### Your goal
Please copy everything from the start of the entries down to the line containing "предоставяне на реклами които", switching "уебсайта" to "сайта" and keeping every other word as it is.

### Source data
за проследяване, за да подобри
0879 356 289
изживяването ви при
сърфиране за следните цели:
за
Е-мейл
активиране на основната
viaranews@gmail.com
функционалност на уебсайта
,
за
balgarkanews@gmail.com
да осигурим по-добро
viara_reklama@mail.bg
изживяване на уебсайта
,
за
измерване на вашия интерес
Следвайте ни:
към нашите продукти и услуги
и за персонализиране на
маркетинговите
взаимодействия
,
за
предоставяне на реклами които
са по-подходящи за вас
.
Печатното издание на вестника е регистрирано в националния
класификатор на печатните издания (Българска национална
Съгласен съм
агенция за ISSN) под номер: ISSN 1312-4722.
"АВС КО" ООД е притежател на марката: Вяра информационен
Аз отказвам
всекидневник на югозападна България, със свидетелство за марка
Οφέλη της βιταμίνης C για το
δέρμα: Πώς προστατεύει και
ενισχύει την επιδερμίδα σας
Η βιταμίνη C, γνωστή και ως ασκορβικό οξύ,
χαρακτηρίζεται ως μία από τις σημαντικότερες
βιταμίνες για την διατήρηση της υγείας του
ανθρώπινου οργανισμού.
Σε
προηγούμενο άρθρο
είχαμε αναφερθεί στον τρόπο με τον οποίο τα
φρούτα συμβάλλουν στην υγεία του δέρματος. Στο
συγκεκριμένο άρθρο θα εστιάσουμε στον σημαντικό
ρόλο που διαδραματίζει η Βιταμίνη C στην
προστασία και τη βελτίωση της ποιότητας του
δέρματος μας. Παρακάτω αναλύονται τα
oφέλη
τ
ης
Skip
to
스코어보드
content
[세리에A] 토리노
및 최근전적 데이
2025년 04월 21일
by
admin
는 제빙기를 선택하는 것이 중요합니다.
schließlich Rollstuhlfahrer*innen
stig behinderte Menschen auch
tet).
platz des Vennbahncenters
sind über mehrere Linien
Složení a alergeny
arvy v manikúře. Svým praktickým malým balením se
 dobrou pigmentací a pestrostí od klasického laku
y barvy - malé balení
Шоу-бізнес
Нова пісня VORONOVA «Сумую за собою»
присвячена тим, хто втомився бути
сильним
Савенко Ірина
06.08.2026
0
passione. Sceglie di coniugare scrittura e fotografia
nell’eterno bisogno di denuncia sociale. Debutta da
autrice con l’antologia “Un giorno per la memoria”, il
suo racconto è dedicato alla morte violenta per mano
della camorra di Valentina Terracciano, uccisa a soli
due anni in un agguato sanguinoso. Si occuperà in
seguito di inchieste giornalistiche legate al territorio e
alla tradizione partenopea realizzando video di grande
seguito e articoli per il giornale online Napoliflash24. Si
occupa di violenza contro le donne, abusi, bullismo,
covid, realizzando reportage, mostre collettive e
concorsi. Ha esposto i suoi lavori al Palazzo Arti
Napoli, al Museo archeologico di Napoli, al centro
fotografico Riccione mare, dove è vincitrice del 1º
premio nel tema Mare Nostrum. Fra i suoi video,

### Written response
за проследяване, за да подобри
0879 356 289
изживяването ви при
сърфиране за следните цели:
за
Е-мейл
активиране на основната
viaranews@gmail.com
функционалност на сайта
,
за
balgarkanews@gmail.com
да осигурим по-добро
viara_reklama@mail.bg
изживяване на сайта
,
за
измерване на вашия интерес
Следвайте ни:
към нашите продукти и услуги
и за персонализиране на
маркетинговите
взаимодействия
,
за
предоставяне на реклами които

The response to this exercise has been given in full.